As more comprehensive ophthalmologists perform MIGS, glaucoma specialists are seeing patients “a bit later in the course of their disease,” Dr. Sarkisian says.
“I am very happy to see that, to know we’re able to postpone aggressive treatment and get away with less aggressive secondary treatments as well.” MIGS has changed the characteristics of the patients he sees, which is “a huge blessing.”
Simple changes to patient interactions — such as moving from asking if they take their medications daily to how often they miss their medications during the week — can yield more information about the whole patient and may alter patient care, notes Dr. Singh.
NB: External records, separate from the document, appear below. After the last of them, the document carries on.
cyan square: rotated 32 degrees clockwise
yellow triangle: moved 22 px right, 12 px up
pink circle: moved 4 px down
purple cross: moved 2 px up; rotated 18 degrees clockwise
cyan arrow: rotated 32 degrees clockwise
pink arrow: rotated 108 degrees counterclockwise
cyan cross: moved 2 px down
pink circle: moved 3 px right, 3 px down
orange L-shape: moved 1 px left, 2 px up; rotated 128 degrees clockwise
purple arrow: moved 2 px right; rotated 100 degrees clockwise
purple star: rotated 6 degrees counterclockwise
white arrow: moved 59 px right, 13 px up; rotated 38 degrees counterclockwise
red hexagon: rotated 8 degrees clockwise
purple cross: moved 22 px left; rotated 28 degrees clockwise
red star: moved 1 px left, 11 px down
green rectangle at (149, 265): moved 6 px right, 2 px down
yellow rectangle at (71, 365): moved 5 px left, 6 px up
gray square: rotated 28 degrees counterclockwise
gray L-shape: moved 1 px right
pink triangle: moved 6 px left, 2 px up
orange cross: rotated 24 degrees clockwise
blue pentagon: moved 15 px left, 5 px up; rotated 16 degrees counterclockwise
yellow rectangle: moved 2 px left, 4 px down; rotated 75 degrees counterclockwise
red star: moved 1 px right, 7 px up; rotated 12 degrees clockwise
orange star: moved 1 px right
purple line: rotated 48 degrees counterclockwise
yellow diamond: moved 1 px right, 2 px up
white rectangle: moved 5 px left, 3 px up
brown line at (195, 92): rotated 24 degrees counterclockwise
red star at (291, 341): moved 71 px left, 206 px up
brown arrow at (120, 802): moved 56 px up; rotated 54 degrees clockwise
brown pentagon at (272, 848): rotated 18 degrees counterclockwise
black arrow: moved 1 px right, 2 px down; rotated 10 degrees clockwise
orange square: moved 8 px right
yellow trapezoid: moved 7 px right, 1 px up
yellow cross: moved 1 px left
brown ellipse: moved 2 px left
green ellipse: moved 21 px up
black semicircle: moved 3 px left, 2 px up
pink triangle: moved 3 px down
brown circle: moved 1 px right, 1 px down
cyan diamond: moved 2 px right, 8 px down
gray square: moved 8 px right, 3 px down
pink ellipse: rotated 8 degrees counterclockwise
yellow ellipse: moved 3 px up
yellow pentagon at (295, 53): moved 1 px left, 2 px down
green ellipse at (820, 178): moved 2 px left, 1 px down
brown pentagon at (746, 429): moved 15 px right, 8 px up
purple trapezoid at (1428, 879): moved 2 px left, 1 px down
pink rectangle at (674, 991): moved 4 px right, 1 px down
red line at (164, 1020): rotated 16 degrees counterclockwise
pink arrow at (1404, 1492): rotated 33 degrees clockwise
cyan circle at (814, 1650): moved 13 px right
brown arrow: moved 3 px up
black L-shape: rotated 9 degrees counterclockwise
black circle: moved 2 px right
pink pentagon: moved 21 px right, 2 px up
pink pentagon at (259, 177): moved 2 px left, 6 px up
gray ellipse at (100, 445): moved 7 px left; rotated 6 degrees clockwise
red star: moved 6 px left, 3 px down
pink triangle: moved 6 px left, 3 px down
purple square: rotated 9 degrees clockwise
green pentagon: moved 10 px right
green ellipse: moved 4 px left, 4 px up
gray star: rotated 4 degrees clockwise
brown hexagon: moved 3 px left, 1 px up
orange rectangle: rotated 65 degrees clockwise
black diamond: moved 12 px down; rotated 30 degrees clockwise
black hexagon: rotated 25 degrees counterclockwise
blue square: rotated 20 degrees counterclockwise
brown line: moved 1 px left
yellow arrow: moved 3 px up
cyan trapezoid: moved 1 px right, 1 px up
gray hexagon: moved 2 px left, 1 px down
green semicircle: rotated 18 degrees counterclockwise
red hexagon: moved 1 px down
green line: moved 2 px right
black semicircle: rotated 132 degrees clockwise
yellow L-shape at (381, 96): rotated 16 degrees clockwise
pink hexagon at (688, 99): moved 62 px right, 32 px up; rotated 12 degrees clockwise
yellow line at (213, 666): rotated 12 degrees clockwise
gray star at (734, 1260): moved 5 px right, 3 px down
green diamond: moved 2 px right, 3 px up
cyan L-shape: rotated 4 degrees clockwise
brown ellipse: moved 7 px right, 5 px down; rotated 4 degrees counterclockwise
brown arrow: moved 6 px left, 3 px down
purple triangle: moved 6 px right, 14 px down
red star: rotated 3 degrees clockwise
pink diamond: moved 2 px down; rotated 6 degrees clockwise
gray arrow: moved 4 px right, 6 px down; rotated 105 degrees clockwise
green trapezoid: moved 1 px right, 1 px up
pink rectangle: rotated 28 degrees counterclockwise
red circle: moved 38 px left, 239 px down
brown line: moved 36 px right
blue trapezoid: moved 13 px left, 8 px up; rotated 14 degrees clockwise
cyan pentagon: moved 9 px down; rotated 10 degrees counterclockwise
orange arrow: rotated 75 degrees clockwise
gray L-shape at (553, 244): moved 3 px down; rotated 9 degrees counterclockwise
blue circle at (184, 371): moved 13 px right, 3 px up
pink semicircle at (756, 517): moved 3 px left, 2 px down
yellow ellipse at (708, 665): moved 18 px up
“The definition of ‘uncontrolled’ has changed,” he says. “My definition is no longer just about high pressures or worsening fields,” and now includes patient concerns about cost, side effects and forgetfulness. “Anything like that where I think they’re not going to be compliant” is now considered an “uncontrolled patient due to compliance issues,” he says. Dr. Berdahl agrees.
“Sometimes we forget that there’s a whole patient behind the eye and that patient has a life that they’re living, that comprises not only what they have to do every day but also what they can afford and what their comorbidities are.
First, I ask, what’s best for the eye. And then I zoom out and say, is what’s best for the eye also best for the human connected to it?” That includes the capability to instill the drops as well as the financial resources to afford the drops, he says.
If a patient specifically says they can’t afford a branded medication or asks for the generic version, “you’re fighting them to take medications, and those patients are going to be problematic,” Dr. Singh says.
The introduction and benefit of MIGS, therefore, “is not just IOP reduction,” he explains. “It’s also the potential medication reduction and reducing the burden of drops on patients.”
Even for patients with perfectly controlled pressure (mid-teens, right at target) with stable fields and optic nerves, Dr. Singh warns that digging a little deeper often yields a less rosy reality. For one thing, three medications may have been required to get the patient to that target.
“That patient may not be obvious or visually or verbally telling you that they’re really unhappy, but when you ask, ‘By the way, do you ever forget the drops?’ it’s not uncommon for the response to be, ‘Yes, a few times a week,’ or to say they skipped a refill because the cost was an issue or they skipped the drop because their eyes get red and irritated,” he says.
“Glaucoma is a chronic, long-term disease. There’s a huge value in reducing the medication burden, even if it’s only by one drop and even if that’s only for a couple of years,” Dr. Singh says, and that’s what MIGS bring to the table.